# [Extract to read]
Monday, June 14, 2010

Hilton Head

Today we left Savannah and started making our way to Hilton Head Island, on the way we stopped at Fort Pulaski.

Following the War of 1812, President James Madison ordered a new system of coastal fortifications to protect the United States against foreign invasion. Construction of a fort to protect the port of Savannah began in 1829. In 1833, the new fort was named Fort Pulaski in honor of Kazimierz Pulaski, a Polish soldier and military commander who fought in the American Revolution under the command of George Washington. Pulaski was a noted cavalryman and played a large role in training Revolutionary troops. He took part in the sieges of Charleston and of Savannah.

# [Entries]
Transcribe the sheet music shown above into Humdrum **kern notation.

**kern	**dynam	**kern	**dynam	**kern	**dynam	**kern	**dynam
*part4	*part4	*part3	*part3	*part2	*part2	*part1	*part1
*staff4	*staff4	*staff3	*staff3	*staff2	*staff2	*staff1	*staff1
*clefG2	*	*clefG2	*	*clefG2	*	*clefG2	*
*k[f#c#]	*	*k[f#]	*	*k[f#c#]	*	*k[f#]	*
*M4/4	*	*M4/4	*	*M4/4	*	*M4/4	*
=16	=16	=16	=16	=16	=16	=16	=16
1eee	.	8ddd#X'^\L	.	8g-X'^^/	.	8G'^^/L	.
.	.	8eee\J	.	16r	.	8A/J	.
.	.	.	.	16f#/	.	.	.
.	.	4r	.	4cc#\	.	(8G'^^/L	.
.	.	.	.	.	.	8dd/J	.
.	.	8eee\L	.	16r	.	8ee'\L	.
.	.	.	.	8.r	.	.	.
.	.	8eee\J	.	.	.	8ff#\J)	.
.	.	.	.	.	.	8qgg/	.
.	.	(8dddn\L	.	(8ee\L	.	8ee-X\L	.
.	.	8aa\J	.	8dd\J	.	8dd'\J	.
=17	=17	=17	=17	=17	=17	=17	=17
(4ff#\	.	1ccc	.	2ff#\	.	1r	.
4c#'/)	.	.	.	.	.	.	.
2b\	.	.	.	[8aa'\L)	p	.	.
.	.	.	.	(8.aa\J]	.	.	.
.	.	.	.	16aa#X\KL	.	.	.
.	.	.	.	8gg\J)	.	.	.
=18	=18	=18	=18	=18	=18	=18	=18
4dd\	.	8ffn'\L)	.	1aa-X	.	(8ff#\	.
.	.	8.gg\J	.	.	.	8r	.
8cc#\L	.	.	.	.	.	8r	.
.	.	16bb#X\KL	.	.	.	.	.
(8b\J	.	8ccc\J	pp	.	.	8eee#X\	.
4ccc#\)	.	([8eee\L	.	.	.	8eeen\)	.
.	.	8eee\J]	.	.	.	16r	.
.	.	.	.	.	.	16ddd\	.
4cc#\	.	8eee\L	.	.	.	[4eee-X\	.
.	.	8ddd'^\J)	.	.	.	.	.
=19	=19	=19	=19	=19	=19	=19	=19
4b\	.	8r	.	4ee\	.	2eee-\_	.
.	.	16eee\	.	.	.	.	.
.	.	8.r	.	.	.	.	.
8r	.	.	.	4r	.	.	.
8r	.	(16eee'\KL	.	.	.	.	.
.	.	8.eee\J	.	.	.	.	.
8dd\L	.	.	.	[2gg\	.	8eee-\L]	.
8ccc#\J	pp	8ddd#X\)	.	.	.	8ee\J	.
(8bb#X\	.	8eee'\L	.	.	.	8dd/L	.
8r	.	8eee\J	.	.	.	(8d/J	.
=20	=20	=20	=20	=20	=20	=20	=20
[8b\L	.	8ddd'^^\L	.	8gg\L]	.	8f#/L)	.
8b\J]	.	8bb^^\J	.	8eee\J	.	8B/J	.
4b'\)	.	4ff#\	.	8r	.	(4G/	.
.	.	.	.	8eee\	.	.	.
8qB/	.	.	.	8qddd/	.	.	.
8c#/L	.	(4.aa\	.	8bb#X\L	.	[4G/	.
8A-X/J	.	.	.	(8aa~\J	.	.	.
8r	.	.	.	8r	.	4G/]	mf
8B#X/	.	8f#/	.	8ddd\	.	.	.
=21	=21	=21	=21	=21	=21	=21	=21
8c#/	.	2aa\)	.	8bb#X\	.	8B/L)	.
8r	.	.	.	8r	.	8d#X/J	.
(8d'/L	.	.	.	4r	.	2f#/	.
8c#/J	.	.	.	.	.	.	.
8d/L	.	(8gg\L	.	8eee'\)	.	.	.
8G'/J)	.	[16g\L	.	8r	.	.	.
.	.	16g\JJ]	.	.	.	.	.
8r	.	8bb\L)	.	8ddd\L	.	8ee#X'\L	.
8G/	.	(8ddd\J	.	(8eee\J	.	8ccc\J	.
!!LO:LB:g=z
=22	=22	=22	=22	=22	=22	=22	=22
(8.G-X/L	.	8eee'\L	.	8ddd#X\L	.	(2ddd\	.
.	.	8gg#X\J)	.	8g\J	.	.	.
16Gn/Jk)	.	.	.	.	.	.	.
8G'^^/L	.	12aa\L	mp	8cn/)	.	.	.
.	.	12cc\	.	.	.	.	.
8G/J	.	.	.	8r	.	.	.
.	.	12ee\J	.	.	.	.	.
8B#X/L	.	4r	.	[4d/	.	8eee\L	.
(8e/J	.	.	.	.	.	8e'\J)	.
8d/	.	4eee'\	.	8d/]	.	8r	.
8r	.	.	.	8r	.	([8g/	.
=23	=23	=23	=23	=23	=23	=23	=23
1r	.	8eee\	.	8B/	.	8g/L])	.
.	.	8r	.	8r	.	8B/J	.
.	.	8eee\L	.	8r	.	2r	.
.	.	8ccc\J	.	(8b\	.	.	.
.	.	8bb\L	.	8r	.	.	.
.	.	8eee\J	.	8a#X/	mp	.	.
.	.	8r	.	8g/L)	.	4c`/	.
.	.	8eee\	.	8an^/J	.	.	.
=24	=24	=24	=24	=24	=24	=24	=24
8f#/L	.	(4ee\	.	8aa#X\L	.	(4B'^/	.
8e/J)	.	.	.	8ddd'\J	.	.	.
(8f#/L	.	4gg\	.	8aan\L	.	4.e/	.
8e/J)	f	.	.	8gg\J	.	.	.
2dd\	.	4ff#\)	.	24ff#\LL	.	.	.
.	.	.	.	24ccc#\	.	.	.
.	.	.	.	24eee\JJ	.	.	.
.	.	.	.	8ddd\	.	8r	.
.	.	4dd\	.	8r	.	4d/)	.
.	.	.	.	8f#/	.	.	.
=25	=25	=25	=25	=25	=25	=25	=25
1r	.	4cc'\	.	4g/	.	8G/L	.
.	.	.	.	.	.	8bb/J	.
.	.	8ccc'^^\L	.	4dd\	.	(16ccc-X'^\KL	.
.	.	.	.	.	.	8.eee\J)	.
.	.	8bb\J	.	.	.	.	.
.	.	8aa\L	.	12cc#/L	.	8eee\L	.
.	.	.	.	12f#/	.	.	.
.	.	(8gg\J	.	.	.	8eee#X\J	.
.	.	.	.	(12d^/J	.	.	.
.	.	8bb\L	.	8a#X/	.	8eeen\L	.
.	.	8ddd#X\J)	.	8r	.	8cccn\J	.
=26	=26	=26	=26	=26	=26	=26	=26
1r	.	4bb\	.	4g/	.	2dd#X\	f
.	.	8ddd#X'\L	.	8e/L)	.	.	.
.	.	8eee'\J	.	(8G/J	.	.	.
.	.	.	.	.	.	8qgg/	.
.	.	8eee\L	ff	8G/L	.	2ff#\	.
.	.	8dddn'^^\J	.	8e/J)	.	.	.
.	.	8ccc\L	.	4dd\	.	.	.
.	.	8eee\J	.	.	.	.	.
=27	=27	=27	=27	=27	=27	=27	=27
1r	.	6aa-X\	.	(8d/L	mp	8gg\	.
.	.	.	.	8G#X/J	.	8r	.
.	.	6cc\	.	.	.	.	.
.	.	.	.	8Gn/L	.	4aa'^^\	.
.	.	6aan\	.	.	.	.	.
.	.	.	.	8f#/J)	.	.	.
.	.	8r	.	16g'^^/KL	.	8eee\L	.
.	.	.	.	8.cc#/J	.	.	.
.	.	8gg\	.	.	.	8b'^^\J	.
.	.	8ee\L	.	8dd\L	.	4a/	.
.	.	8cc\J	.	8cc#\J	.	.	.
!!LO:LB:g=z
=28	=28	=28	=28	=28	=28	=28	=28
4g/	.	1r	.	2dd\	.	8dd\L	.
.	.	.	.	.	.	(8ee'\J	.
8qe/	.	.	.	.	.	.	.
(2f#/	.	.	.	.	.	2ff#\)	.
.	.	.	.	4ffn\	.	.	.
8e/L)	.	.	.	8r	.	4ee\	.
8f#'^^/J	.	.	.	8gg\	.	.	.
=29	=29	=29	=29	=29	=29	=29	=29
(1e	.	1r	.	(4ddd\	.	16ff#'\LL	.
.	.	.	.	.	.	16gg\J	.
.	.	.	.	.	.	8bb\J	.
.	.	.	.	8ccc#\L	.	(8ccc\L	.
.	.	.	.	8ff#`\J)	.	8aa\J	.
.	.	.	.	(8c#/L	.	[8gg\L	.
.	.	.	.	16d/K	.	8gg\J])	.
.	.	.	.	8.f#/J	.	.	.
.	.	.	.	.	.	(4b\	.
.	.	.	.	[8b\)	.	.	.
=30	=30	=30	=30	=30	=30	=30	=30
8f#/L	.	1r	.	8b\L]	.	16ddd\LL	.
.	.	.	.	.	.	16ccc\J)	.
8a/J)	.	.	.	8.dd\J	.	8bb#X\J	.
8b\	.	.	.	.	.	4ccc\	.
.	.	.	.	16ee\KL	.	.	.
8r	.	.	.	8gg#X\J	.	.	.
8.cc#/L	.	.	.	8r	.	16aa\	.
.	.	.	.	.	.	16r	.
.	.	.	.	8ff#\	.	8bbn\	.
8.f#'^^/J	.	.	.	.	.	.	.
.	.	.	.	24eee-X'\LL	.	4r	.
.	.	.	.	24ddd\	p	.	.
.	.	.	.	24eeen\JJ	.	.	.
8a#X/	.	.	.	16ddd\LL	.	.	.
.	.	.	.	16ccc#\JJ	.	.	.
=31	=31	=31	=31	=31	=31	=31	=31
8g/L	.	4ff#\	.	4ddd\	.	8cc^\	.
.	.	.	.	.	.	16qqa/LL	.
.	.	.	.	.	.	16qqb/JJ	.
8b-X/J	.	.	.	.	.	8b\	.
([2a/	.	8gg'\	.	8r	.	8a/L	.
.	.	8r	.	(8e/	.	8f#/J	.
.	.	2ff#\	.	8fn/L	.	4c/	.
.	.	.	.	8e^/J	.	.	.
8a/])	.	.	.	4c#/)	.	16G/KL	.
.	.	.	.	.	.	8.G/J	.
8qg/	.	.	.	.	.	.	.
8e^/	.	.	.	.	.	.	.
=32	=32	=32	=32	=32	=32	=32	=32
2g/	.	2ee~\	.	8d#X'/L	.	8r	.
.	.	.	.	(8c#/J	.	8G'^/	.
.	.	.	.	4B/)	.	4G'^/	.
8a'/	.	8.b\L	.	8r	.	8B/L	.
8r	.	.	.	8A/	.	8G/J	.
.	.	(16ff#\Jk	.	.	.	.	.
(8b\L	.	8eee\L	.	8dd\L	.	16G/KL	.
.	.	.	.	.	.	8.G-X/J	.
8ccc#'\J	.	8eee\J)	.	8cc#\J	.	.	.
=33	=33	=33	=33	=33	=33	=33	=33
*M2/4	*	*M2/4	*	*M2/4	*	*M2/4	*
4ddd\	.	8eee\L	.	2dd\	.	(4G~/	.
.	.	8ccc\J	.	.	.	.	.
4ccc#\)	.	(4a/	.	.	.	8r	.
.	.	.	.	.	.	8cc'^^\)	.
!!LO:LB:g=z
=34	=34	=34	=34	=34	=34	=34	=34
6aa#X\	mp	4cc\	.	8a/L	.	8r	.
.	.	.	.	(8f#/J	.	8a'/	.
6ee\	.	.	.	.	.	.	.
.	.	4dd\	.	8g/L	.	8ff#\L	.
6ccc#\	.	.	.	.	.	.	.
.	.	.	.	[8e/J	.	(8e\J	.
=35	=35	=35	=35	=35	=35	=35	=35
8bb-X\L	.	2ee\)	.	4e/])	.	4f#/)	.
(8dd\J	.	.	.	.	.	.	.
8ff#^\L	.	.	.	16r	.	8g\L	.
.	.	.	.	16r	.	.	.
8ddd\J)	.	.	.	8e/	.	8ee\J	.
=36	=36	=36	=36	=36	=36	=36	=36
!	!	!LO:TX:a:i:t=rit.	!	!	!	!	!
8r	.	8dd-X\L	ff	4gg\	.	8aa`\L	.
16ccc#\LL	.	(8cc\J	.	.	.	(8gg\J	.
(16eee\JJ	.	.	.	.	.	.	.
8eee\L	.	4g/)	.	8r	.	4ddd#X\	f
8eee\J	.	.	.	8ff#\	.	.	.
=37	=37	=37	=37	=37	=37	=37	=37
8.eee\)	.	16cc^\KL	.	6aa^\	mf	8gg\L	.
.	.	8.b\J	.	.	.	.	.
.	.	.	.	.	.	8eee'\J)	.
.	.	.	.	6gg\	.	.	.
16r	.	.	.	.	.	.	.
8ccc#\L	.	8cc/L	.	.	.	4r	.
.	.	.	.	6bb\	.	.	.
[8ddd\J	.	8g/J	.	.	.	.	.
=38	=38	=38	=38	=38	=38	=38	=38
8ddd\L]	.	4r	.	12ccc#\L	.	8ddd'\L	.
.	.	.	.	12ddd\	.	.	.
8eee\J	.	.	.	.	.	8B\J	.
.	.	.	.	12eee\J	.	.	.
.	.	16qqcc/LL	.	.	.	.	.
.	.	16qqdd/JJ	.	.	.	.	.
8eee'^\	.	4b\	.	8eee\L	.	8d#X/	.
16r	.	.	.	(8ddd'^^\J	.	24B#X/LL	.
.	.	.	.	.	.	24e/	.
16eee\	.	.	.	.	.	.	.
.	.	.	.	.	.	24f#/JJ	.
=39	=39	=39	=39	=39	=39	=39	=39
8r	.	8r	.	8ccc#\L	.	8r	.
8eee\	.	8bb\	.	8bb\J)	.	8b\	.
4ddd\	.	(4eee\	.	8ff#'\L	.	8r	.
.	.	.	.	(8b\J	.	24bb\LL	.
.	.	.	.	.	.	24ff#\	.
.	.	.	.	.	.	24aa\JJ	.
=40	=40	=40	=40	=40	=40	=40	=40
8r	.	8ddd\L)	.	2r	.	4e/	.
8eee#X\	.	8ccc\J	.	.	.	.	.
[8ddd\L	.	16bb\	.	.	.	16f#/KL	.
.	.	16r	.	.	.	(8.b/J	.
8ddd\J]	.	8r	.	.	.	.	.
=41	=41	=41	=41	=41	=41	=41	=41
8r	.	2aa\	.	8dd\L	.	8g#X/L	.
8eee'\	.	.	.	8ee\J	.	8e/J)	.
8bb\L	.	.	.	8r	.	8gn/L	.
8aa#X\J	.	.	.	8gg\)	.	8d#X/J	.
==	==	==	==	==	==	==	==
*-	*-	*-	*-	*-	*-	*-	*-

# [Tasks and exercises]
• A. From the blog entry on Fort Pulaski above, output the passage starting at "Monday, June 14, 2010" and ending at "and of Savannah.", copied word for word.
• B. Count the lines in the listing that contain the string "kern", treating uppercase and lowercase as distinct, and give only the number.

# [Answers for this exercise]
• A.
Monday, June 14, 2010

Hilton Head

Today we left Savannah and started making our way to Hilton Head Island, on the way we stopped at Fort Pulaski.

Following the War of 1812, President James Madison ordered a new system of coastal fortifications to protect the United States against foreign invasion. Construction of a fort to protect the port of Savannah began in 1829. In 1833, the new fort was named Fort Pulaski in honor of Kazimierz Pulaski, a Polish soldier and military commander who fought in the American Revolution under the command of George Washington. Pulaski was a noted cavalryman and played a large role in training Revolutionary troops. He took part in the sieges of Charleston and of Savannah.

• B. 2